When you try to search in the search box on the Firefox home page, it moves your search to the address bar. To keep it in the search box: 1) Type about:config into the address bar, and accept the danger. 2) In the search bar that comes up, type handoff. 3) Double-click "browser.newtabpage.activity-stream.improvesearch.handoffToAwesomebar" to false. "improvesearch"? "Awesomebar"? What is this bullshit?

The other thing is it massively pads my bookmarks. This can't be fixed from about:config. You have to make a userChrome.css file. 1) Find your profile folder using these instructions. 2) Create a userChrome.css file using these instructions. 3) With a text editor (I recommend Notepad++), open your userChrome.css file and copy the code suggested here, but with fewer pixels.

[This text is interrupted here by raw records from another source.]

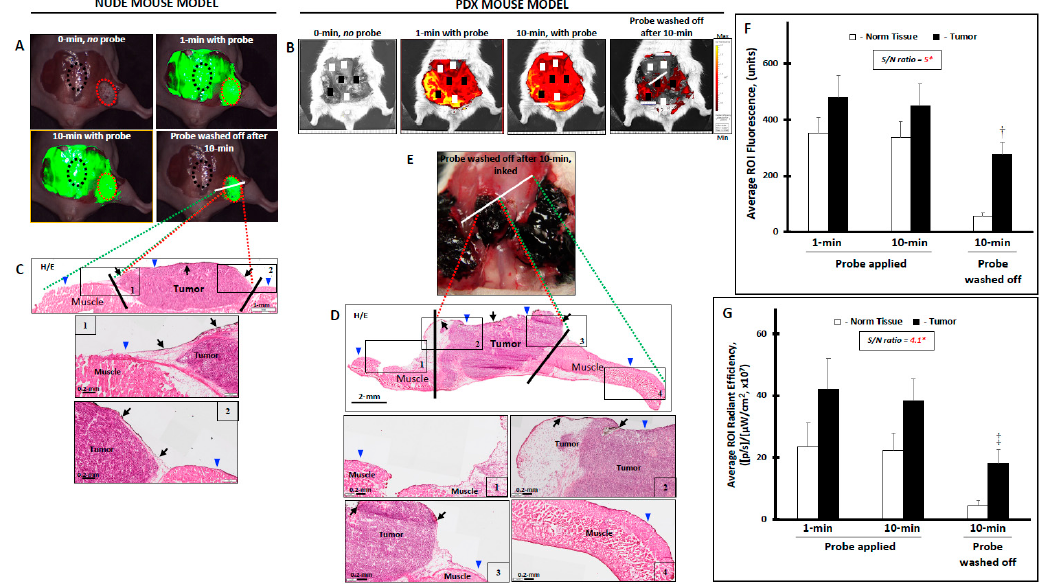
Figure 4. Topical application of AKRO-QC-ICG imaging Pluronic F-127 hydro-gel#30 visualizes and helps to demarcate the human BCa tissue from normal mouse tissue in vivo. ( A )—The levels of ICG fluorescence in the surgical cavity of athymic nude mouse with MDA-MB-468 human breast cancer cell xenograft. Tip of the tumor xenograft (up to 40% of visible tumor) was cut off, bleeding was cauterized, and AKRO-QC-ICG imaging hydro-gel#30 (AKRO-QC-ICG = 50 μ M final) was topically applied onto all surfaces of the abdominal muscle wall along with tumor xenografts. After 10 min of incubation, the imaging gel was washed away with sterile saline from everywhere, including tumor, and surgical cavity was imaged. Based on this 10 min image, only high fluorescent zones were inked by a black pathological ink. White line—plane of section. ( B )—The levels of ICG fluorescence in the surgical cavity of NSG PDX mouse with xenografts that were grown from the human breast cancer cells isolated from patient TM00098. Tips of the tumor xenografts (up to 40% of visible tumor) were cut off, bleeding was cauterized, and AKRO-QC-ICG imaging hydro-gel#30 (AKRO-QC-ICG = 50 μ M final) was topically applied onto all surfaces of the abdominal muscle wall along with tumor xenografts. After 10 min of incubation, the imaging gel was washed away with sterile saline from everywhere, including tumor, and surgical cavity was imaged. Based on this 10 min image, only high fluorescent zones were inked by a black pathological ink. White line—plane of section. ( C )—Bread-loaf section and H&E histology of ( A ); blue triangles indicate the surface where the imaging gel was applied. Inserts-1 and -2 show borders between normal tissue and cancer (bottom—with high magnification). Black arrows—ink in the tumor zone. Black lines demarcate the cancer zone border. ( D )—Pathology ink on the tumor surfaces of the surgical cavity that was used to mark the areas of high ICG-fluorescence in ( B ). ( E )—Bread-loaf section and H&E histology of ( B ), blue triangles indicate the surface where the probe was applied. Inserts-1 and -4 (upper panel) show normal tissue and inserts-2 and -3 show borders between normal tissue and cancer (bottom panel—with high magnification). Black arrows—ink in the tumor zone. Black lines demarcate the cancer zone border. ( F )—The average levels of fluorescence in the ROIs of the tumor (red dotted circles) and normal (black dotted circles) tissue as represented in the surgical cavity in ( A ) for all athymic nude mice, n = 12. ( G )—The average levels of fluorescence in the ROIs of the tumor (black squares) and normal (white squares) tissue as represented in the surgical cavity in ( B ) for all NSG PDX mice, n = 10. Notes: (1) *—normalized to 0 min pre-image = background; (2) †— p < 0.001 to normal tissue at 10 min (n = 12), when the imaging gel was washed off in ( F ); ‡— p < 0.005 to normal tissue at 10 min (n = 10), when the imaging gel was washed off in ( G ) by Student’s t -test; 3) Vertical bars—SD; 4) cameras: Curadel Lab-Flare RP1 and Curadel Resvet software in athymic nude mice and IVIS ® Spectrum in vivo imaging system and software in NSG PDX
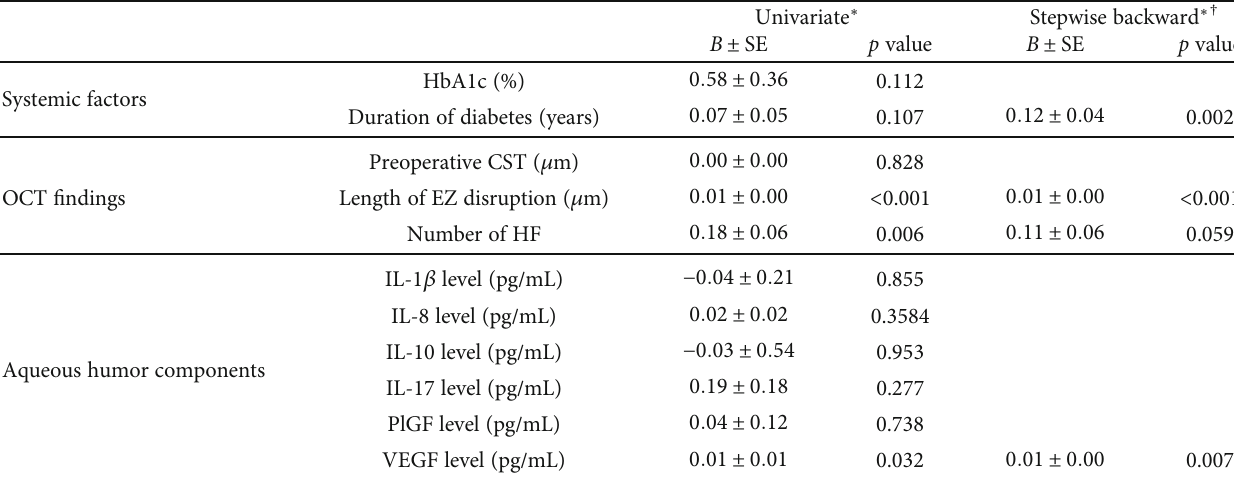
Table 2: Parameters associated with the glucose-regulated protein of 78 kDa (GRP78) levels in the aqueous humor of center-involving diabetic macular edema patients in univariate and multivariate regression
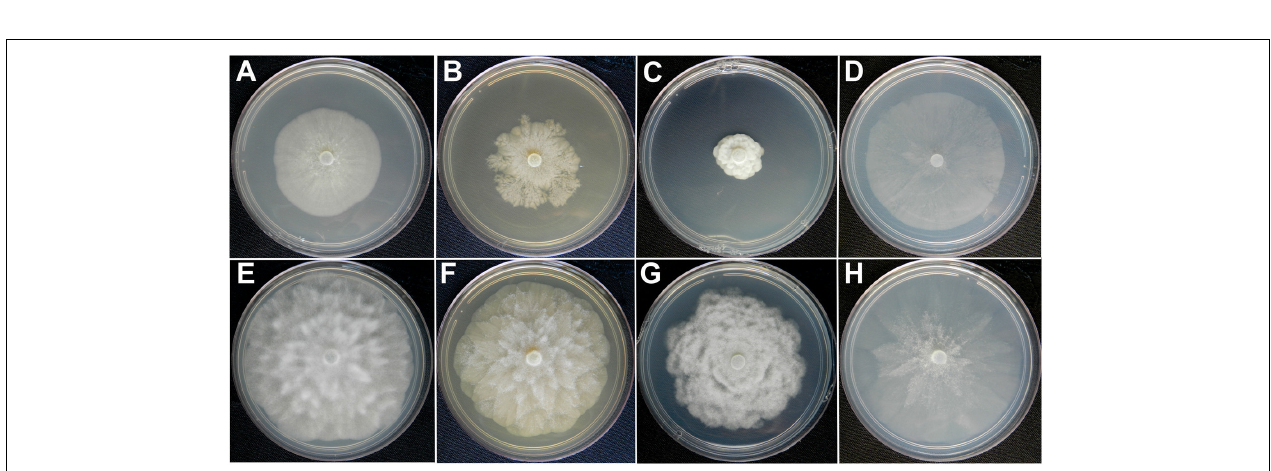
FIGURE 5 | Colony morphologies of Phytophthora palmivora (CCUB1102) and Phytophthora theobromicola (CCUB1091). Seven-day-old cultures of P. palmivora (A–D) and P. theobromicola (E–H) isolates grown on, from left to right, V8-juice-agar (V8A), 2% malt-extract-agar (MEA), potato-dextrose-agar (PDA), and carrot-agar (CA) at 20 ◦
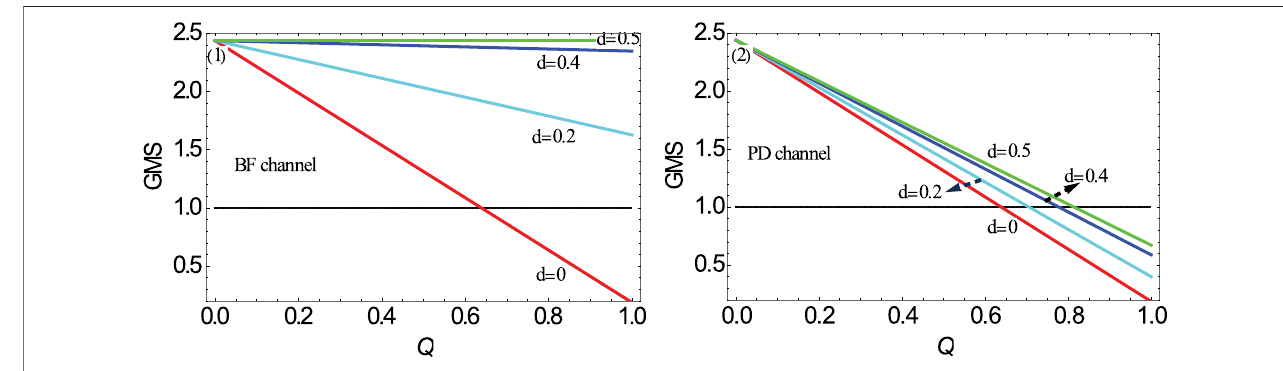
(cid:8)(cid:8) √ 2 /2 in the different noisy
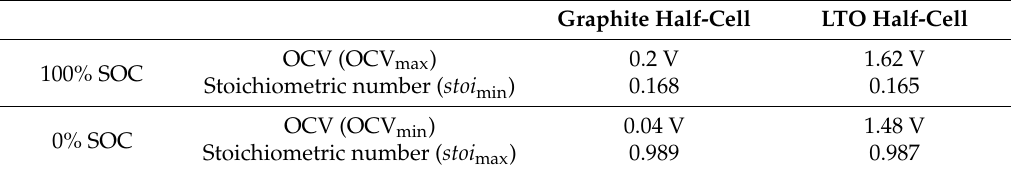
Table 1. Max. and min. values of open circuit voltage (OCV) and stoichiometric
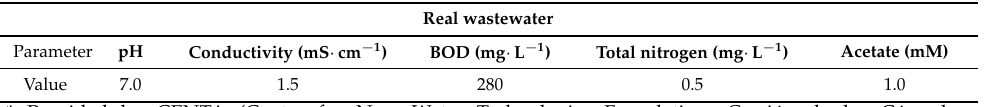
Table 2. Wastewater characteristics from the anaerobic lagoon of CENTA treatment plant *. Chemical oxygen demand: COD, biological oxygen demand:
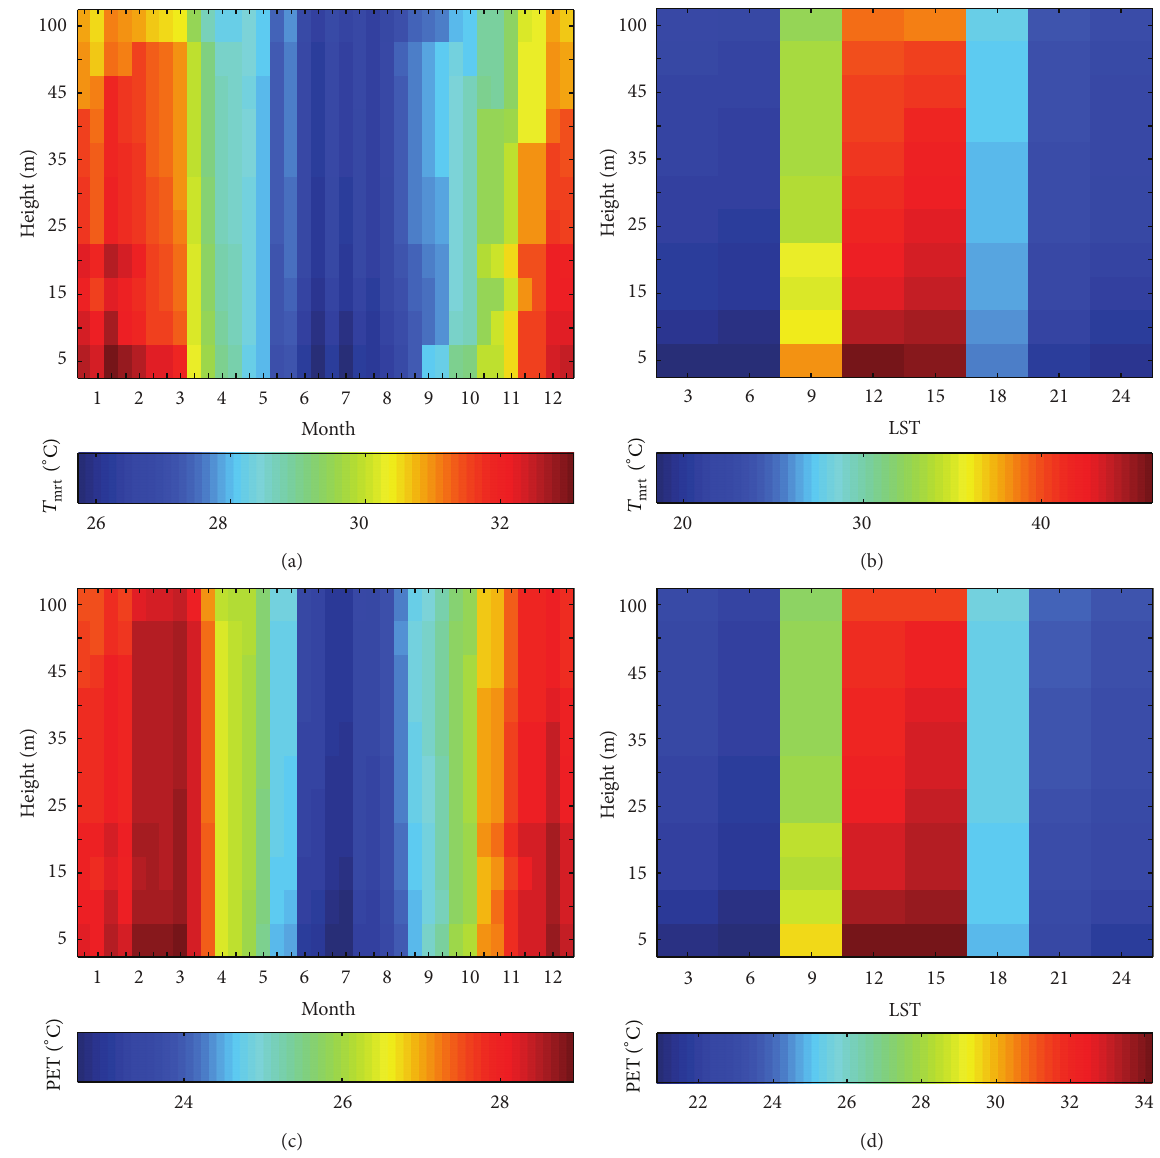
Figure 6: Effects of increasing buildings’ height on the temporal distribution of 𝑇 and the diurnal cycle (b). The corresponding thermal comfort distribution is shown in terms of PET index ((c) and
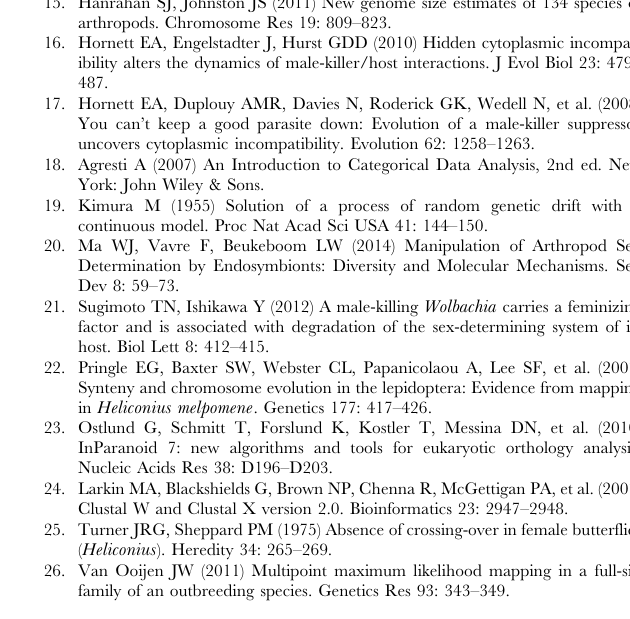
S2 Figure Results of statistical testing for genotypic differentiation between population samples at loci in the linkage group carrying the suppressor. Significance denoted by colour: deep red – significant differentiation as measured at p , 0.001; mid red – significant differentiation as measured at p , 0.01; pink – significant differentiation as measured at p , 0.05, all uncorrected for multiple tests. S3 Figure Allele frequency profiles of markers unlinked to the suppressor. Allele frequency changes for all 9 unlinked alleles (M-U) between 2001 (red) and 2006 (blue) at all 9 loci were not significant (Chi Square heterogeneity test; p . 0.05, Bonferroni corrected). S1 Table Marker loci information. Information of each of the 21 (12 suppressor-linked, and 9 unlinked) loci used in this study including gene annotation, linkage group and primers used. SLG: Suppressor Linkage Group; nt: nucleotides. (TIF) S2 Table Basic haplotype polymorphism information and accession numbers. S3 Table Polymorphism statistics and nucleotide diver- sity estimates for the 12 suppressor-linked loci (A-L) for the 2001, 2006 and 2010 Samoan population samples. # : number.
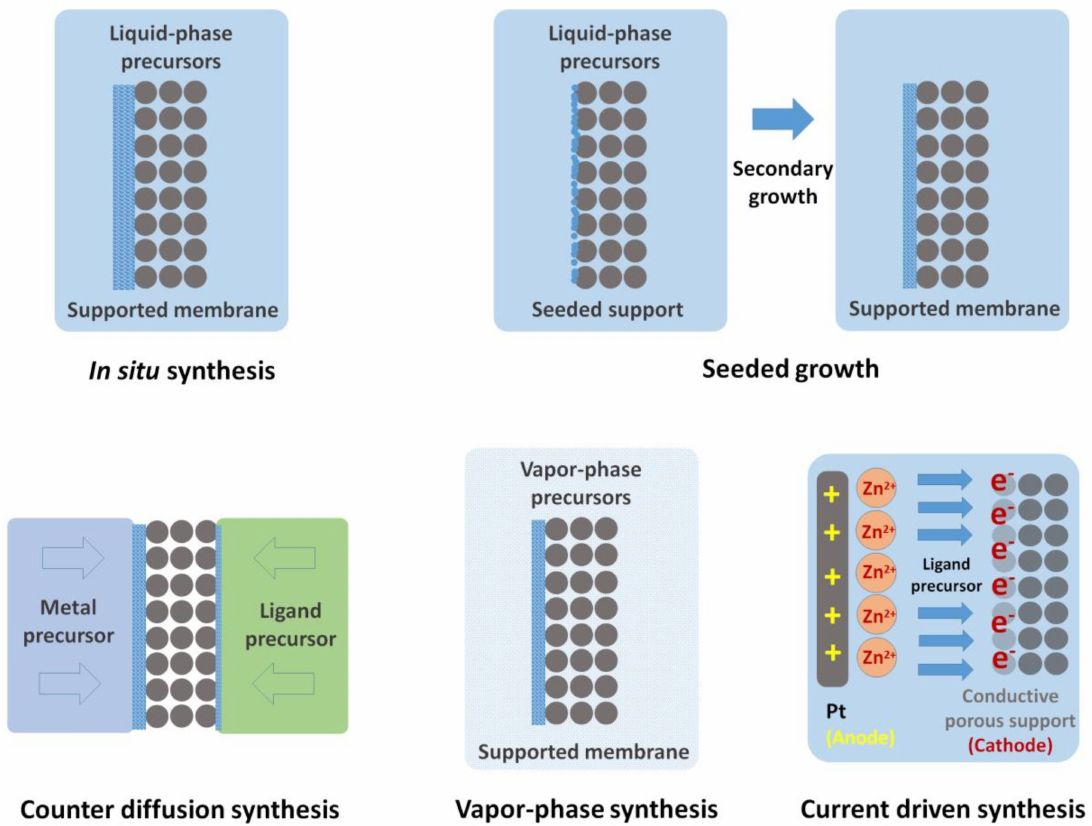
Figure 3. Schematic of the methods developed for the synthesis of supported ZIF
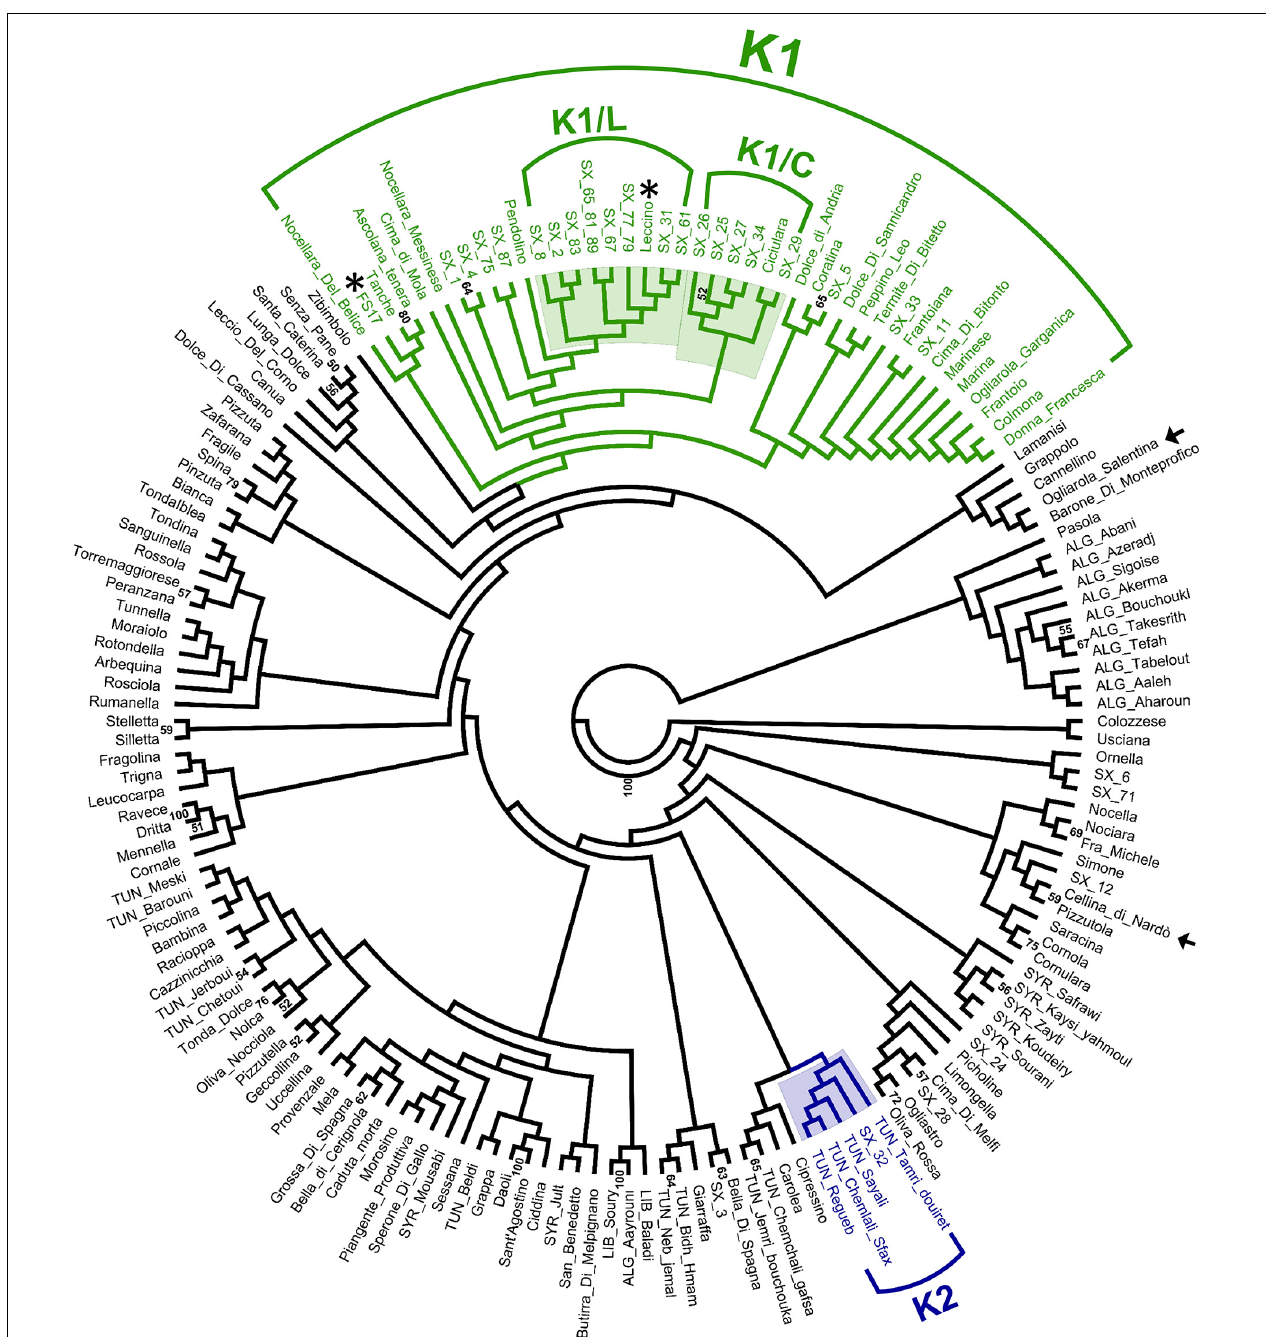
FIGURE 3 | UPGMA clustering based on short sequence repeat (SSR) DNA fingerprints of 30 putatively resistant plants and 141 olive cultivars. The cluster K1 (with the sub-clusters K1/L and K1/C) and the cluster K2 are highlighted. Bootstrap values > 50 are shown. The resistant and susceptible control cultivars are indicated with asterisks and arrows,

I've set all the numbers to 1, and I'm considering 0.

Taking a step back, this is all part of technological collapse. Things that could be simple are made increasingly complex, under the guise of "upgrades", so that engineers can justify their jobs. This complexity makes the practical level of our world less accessible to ordinary users. Stuff that used to be out in the open, is put into black boxes that are hard to get your hands in.

Everything is getting slicker on the surface and more kafkaesque at the core, and we all feel more powerless, and justifiably anxious about things going wrong that we can't fix. When enough things go wrong at once, whole subsystems fall to the highest technological level that people still understand, which might be quite low.